> **Assignment**:
Give again the entries below exactly, beginning at the first line and ending at the line with "Margaux Charice".

Saved data entries:

::::::::::

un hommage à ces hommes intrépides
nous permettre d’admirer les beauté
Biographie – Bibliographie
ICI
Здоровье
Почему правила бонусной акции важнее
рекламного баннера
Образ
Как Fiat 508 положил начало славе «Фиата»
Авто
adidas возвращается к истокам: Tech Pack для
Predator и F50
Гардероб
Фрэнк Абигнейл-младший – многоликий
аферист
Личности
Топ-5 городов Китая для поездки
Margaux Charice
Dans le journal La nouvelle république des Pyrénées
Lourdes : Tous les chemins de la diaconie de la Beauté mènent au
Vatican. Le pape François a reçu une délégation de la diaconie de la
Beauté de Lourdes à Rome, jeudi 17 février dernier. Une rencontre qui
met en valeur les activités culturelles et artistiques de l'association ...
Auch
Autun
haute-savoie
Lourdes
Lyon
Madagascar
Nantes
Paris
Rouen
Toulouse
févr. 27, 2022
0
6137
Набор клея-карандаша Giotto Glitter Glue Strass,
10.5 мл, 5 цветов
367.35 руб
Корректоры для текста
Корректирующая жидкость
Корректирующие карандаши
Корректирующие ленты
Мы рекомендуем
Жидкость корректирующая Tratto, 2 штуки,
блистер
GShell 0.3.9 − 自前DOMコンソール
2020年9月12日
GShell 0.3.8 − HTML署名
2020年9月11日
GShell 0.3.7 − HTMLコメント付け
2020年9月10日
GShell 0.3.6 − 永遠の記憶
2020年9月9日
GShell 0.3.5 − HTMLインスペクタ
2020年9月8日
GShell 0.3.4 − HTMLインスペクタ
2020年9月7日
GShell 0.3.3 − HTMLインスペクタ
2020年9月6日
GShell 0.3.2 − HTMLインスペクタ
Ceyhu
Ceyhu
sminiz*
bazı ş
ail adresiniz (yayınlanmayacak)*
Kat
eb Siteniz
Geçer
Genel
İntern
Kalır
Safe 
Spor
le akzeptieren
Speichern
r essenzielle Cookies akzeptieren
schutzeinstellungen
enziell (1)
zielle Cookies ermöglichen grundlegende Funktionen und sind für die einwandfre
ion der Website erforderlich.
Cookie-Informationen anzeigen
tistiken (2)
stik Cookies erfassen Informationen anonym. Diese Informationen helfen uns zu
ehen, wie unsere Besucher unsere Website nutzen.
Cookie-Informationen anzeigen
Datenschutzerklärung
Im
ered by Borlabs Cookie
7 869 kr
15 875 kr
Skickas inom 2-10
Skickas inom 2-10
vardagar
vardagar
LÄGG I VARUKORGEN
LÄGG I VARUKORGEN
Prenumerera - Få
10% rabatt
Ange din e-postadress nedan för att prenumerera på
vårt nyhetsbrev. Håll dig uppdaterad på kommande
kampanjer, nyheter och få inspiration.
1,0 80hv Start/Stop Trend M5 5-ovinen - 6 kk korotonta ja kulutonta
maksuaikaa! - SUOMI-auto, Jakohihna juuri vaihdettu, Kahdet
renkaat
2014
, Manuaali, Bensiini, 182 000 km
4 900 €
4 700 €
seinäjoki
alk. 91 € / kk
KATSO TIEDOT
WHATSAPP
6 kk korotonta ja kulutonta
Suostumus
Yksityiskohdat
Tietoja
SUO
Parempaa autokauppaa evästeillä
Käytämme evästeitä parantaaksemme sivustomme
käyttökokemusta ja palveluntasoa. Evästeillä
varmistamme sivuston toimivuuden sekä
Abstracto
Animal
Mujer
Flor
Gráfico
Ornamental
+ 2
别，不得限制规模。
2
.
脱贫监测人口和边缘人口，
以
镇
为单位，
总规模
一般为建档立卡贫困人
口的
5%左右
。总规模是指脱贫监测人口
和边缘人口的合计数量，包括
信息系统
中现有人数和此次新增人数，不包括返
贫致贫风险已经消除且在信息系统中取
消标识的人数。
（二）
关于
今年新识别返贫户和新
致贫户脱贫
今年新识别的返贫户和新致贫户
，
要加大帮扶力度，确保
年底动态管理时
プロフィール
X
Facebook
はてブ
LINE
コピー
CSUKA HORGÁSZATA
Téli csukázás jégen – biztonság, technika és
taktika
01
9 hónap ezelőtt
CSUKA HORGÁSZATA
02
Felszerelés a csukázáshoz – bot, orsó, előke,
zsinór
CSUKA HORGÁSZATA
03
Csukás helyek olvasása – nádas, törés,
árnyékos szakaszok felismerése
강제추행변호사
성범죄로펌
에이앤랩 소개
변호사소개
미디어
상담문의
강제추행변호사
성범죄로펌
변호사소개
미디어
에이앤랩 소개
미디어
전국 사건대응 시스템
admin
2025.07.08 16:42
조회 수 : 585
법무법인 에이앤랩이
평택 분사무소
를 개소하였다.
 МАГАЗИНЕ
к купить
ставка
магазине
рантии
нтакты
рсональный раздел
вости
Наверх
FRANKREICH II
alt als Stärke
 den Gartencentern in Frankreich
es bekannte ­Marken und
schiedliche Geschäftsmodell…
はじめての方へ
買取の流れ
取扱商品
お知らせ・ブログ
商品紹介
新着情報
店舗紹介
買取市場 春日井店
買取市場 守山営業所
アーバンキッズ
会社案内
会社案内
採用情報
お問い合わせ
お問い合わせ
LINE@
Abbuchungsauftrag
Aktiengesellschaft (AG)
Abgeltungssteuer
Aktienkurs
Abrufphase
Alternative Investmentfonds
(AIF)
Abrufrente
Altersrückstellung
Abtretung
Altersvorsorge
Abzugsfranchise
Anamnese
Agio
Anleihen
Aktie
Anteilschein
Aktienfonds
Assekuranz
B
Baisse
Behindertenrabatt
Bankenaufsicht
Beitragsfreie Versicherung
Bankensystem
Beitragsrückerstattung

::::::::::

> **Answer box**:
un hommage à ces hommes intrépides
nous permettre d’admirer les beauté
Biographie – Bibliographie
ICI
Здоровье
Почему правила бонусной акции важнее
рекламного баннера
Образ
Как Fiat 508 положил начало славе «Фиата»
Авто
adidas возвращается к истокам: Tech Pack для
Predator и F50
Гардероб
Фрэнк Абигнейл-младший – многоликий
аферист
Личности
Топ-5 городов Китая для поездки
Margaux Charice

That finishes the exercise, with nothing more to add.